There’s a reason for hope in other struggling players blossoming once they put on Dodger blue, also known as Pantone 294. Look no further than Chris Taylor, and Justin Turner.

Do you remember Turner’s Mets tenure? Or how Taylor wasted away in Seattle before a trade sent him to SoCal? What about Max Muncy’s time with the penny-pinching A’s?

How would you describe their pre-Dodger careers? Ugly. Disappointing. Lackluster.

What about after? They’ve become All-Stars and earned rings.

Taylor went from slashing .240/.296/.296 in three years with the hapless Mariners to .261/.339/.453 in his seven since. He hit a total of zero dingers with Seattle. ZERO. He’s slugged 85 since.

Turner, a key cog during L.A.’s playoff runs, was a .265 hitter with eight homers during his four years in Flushing. And that was in 814 at-bats. Now he’s a career .295 hitter with the Dodgers, having clubbed 151 long balls, hitting a career-high of 27 three times.

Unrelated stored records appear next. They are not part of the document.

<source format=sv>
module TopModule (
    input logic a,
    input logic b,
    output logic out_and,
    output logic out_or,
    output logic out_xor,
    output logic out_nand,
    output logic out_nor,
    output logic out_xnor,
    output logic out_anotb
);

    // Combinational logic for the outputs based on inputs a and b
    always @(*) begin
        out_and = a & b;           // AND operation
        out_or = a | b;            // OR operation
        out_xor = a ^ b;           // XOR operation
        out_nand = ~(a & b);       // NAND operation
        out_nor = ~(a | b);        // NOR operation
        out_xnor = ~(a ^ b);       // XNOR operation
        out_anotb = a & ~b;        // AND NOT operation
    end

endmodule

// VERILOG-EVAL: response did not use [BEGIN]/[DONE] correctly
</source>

In the playoffs, Turner has hit 13 round trippers, knocked in 42, and scored 43 runs in 82 games.

The Dodgers altered Turner’s swing by adding a leg kick. With Taylor, it was a complete overhaul that included moving the barrel and a leg kick. With Muncy, a little fine-tuning with a bend and a leg kick. Whatever the case, the Dodgers knew how to fix them.

Muncy went from a total of five HRs in two years in Oakland to smashing 35 in each of his first two seasons in L.A. He’s up to 128 for his career.

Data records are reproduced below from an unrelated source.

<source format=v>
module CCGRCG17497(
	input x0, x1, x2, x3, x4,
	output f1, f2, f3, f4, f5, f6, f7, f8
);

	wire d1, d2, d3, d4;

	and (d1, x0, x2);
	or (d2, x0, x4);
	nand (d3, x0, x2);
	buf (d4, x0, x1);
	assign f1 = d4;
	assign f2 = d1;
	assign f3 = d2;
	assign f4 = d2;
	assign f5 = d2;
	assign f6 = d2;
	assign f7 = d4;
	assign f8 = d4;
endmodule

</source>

Gallo is a bit of a different story. Before his trade to N.Y., Pico De Gallo was a two-time All-Star, who had hit 145 home runs across 568 games with the Rangers. His season high was 41 in 2017, and he followed that up with 40 a year later.

But his Yankee tenure was his lowest of lows. Though he grew up a Yankee fan, he was among a group that just can’t seem to handle the Bronx — a hitter’s version of Ed Whitson, Hideki Irabu, Sonny Gray, A.J. Burnett, etc.

“I think it’s a product of the culture we have around here, the environment. The way everyone is treated,” Turner told Bleacher Report after Muncy’s rise to stardom.

Maybe with less of a microscope on him, Gallo could get his groove back.

Getting Gallo is far from the splash that the Padres made by acquiring Juan Soto (and Josh Bell), but he could be one of the most important players come playoff time.

We’ve seen it happen before in L.A. We could certainly see it again. Who doesn’t love a good Hollywood ending?